Which lines in the data contain the word "advancement"? Please copy each of them.

──────── Data for this exercise

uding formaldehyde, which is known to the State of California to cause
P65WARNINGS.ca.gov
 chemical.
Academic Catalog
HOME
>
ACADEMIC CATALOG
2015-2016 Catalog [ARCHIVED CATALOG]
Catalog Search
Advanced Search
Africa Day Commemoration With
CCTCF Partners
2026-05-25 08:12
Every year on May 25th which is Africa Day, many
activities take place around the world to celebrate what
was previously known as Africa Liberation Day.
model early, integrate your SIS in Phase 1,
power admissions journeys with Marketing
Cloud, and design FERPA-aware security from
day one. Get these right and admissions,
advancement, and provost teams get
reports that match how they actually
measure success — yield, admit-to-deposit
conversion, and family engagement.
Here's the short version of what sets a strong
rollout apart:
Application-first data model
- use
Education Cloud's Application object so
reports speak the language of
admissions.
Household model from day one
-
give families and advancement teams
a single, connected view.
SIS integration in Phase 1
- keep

────────────────

Result of this exercise:
advancement, and provost teams get
give families and advancement teams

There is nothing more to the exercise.